■ OBJETIVO A
En el texto sobre la Iglesia, enumera cada oposición construida con la palabra «sino» e indica los dos términos contrapuestos.
■ OBJETIVO B
Según el texto sobre la Iglesia, ¿para quiénes reservó Jesús su predicación?
■ OBJETIVO C
Determina si cada afirmación concuerda con el texto sobre la Iglesia y justifica tu respuesta con una cita textual.
(i) Una persona puede decidir la conversión de otra.
(ii) Los primeros llamados fueron los judíos.
(iii) El Señor quiso que sus fieles aceptaran el Evangelio a la fuerza.

■ TEXTO DE LECTURA
%%
EN LA IGLESIA CABEN TODOS

Padre Arnaldo Bazán

Jesús no fundó su Iglesia para unos pocos seres humanos, sino para todos.

Está bien claro en las Escrituras que El había venido a salvar a toda la humanidad, no solo a los judíos, y que todo aquel que esté dispuesto a convertirse puede participar de su salvación. "Y murió por todos, para que ya no vivan para sí los que viven, sino para aquel que murió y resucitó por ellos". (2 Corintios 5,15).

La conversión no puede ser el efecto de una presión externa, sino de una decisión interior, que solo es capaz de hacer cada persona individualmente. Nadie puede decidir por otro.

Nunca el Señor quiso que sus fieles fuesen obligados a aceptar el Evangelio a la fuerza, sino por la obra del amor.

Al principio, claro está, los primeros llamados fueron los judíos. El propio Jesús reservó su predicación para los miembros del pueblo que había sido elegido por Dios para que fuese el primero en conocerlo.
%%
■ DATOS EXTRAÍDOS
%%
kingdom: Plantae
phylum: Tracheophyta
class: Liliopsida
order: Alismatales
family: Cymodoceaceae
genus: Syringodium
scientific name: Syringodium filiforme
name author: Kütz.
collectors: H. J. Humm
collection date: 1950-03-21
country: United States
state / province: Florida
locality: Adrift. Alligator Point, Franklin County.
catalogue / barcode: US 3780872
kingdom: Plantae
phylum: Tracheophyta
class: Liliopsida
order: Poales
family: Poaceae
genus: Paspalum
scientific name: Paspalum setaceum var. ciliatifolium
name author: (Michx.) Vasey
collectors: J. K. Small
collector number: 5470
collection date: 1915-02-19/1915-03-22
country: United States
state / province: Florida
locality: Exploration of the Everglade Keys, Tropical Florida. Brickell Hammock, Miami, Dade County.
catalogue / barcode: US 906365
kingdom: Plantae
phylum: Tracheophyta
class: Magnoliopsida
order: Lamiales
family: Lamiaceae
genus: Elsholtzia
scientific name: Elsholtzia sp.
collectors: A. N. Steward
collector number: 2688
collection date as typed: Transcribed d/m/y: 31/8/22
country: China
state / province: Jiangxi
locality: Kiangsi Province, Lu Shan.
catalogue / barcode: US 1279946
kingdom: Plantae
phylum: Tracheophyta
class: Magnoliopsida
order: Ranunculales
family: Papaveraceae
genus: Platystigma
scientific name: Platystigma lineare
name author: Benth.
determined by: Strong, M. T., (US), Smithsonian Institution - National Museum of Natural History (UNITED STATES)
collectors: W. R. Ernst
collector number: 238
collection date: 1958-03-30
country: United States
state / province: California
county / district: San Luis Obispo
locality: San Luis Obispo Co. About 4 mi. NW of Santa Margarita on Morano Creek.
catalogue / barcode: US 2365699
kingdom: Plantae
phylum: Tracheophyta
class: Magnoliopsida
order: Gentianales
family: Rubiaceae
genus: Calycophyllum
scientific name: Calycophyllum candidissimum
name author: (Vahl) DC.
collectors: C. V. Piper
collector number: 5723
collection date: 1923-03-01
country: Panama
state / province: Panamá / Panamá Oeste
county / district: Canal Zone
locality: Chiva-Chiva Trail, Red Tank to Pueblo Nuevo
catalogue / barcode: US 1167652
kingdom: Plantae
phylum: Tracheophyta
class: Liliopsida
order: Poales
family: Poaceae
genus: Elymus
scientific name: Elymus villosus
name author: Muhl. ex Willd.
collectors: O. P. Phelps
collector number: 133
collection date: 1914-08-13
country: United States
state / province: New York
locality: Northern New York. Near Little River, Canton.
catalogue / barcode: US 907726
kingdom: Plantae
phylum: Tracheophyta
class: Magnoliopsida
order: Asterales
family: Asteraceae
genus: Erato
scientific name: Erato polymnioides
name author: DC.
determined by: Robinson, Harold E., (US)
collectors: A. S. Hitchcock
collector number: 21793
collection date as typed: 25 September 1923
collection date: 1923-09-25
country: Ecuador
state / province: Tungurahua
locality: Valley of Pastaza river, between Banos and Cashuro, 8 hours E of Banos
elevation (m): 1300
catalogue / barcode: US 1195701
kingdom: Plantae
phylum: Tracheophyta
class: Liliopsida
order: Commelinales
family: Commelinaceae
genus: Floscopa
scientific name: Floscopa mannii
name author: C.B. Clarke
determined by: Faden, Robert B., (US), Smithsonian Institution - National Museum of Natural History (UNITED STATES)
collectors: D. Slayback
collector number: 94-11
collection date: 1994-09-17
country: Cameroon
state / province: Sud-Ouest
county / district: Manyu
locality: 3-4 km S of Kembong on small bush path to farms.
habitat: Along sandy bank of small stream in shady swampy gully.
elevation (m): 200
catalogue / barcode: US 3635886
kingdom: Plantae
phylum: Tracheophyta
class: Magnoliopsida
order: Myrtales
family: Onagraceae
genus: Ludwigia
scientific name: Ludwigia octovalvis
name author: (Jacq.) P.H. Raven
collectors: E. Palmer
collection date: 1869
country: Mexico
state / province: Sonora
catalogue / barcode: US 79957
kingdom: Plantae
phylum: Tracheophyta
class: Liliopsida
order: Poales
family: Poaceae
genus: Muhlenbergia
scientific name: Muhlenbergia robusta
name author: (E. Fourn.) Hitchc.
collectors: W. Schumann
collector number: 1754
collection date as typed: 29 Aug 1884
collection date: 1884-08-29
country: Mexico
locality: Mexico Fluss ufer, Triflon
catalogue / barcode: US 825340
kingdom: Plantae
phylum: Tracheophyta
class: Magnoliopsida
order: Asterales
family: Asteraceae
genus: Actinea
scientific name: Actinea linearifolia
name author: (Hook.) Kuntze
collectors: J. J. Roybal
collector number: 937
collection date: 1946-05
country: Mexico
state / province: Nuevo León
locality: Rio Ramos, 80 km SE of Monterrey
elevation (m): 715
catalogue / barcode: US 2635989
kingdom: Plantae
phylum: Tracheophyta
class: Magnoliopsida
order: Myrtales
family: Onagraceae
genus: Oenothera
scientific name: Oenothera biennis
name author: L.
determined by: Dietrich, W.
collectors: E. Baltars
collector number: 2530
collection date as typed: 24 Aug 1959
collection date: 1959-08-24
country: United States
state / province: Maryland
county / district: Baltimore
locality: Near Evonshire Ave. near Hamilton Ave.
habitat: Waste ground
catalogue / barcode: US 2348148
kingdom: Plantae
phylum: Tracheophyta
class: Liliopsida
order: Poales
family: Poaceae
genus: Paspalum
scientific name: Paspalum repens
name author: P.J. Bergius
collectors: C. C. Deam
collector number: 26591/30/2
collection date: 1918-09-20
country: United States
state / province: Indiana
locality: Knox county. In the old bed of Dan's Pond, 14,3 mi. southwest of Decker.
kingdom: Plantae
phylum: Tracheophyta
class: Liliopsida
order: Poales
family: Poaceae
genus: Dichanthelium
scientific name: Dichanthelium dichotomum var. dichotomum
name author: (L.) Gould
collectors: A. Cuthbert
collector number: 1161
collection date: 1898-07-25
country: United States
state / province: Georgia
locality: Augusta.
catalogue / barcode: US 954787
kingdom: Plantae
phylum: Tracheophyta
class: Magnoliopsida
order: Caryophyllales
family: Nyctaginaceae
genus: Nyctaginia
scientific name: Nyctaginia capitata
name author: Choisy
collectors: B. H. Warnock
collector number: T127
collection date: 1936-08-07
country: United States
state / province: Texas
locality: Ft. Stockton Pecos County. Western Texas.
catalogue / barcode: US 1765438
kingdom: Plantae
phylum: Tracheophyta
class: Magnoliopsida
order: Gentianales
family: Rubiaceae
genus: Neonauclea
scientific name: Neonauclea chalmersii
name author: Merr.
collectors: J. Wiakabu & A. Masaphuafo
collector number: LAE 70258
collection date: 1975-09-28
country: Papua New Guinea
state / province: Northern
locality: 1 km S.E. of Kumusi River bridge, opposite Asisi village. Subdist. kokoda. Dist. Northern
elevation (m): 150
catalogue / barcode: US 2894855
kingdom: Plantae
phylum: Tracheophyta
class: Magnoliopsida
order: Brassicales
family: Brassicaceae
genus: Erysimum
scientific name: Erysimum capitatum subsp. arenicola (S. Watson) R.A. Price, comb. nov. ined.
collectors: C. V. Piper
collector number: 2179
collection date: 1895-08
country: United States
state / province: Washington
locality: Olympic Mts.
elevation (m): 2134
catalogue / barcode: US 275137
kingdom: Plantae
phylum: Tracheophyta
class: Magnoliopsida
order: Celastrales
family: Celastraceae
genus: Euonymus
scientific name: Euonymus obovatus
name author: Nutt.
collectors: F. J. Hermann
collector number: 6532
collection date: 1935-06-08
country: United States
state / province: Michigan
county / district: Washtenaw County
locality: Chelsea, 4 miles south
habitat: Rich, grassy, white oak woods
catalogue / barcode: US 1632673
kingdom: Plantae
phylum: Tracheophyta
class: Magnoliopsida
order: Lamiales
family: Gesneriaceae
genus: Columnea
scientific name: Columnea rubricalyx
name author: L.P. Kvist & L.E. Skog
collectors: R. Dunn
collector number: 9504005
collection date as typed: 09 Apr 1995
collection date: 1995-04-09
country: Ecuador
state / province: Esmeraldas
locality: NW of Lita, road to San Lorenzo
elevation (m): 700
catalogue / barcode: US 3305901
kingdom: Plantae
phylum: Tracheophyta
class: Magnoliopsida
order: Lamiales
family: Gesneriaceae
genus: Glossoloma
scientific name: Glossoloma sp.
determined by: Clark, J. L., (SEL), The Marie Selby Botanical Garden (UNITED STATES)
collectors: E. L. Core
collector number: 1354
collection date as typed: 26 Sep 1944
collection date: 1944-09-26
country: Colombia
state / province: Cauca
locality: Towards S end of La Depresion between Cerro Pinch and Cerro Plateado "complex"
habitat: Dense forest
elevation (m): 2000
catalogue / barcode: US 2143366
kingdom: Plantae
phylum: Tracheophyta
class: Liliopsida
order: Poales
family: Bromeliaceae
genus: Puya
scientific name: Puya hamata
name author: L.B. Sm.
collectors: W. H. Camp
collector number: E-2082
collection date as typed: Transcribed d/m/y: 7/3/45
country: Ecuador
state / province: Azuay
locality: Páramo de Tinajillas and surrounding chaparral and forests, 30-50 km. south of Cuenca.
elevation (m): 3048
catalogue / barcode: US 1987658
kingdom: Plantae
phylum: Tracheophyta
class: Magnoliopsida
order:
%%
■ RESOLUCIÓN A
1. «unos pocos seres humanos» frente a «todos».
2. «para sí» frente a «para aquel que murió y resucitó por ellos».
3. «una presión externa» frente a «una decisión interior».
4. «a la fuerza» frente a «por la obra del amor».

■ RESOLUCIÓN B
Para los miembros del pueblo que había sido elegido por Dios para que fuese el primero en conocerlo.

■ RESOLUCIÓN C
(i) No: «Nadie puede decidir por otro».
(ii) Sí: «Al principio, claro está, los primeros llamados fueron los judíos».
(iii) No: «Nunca el Señor quiso que sus fieles fuesen obligados a aceptar el Evangelio a la fuerza, sino por la obra del amor».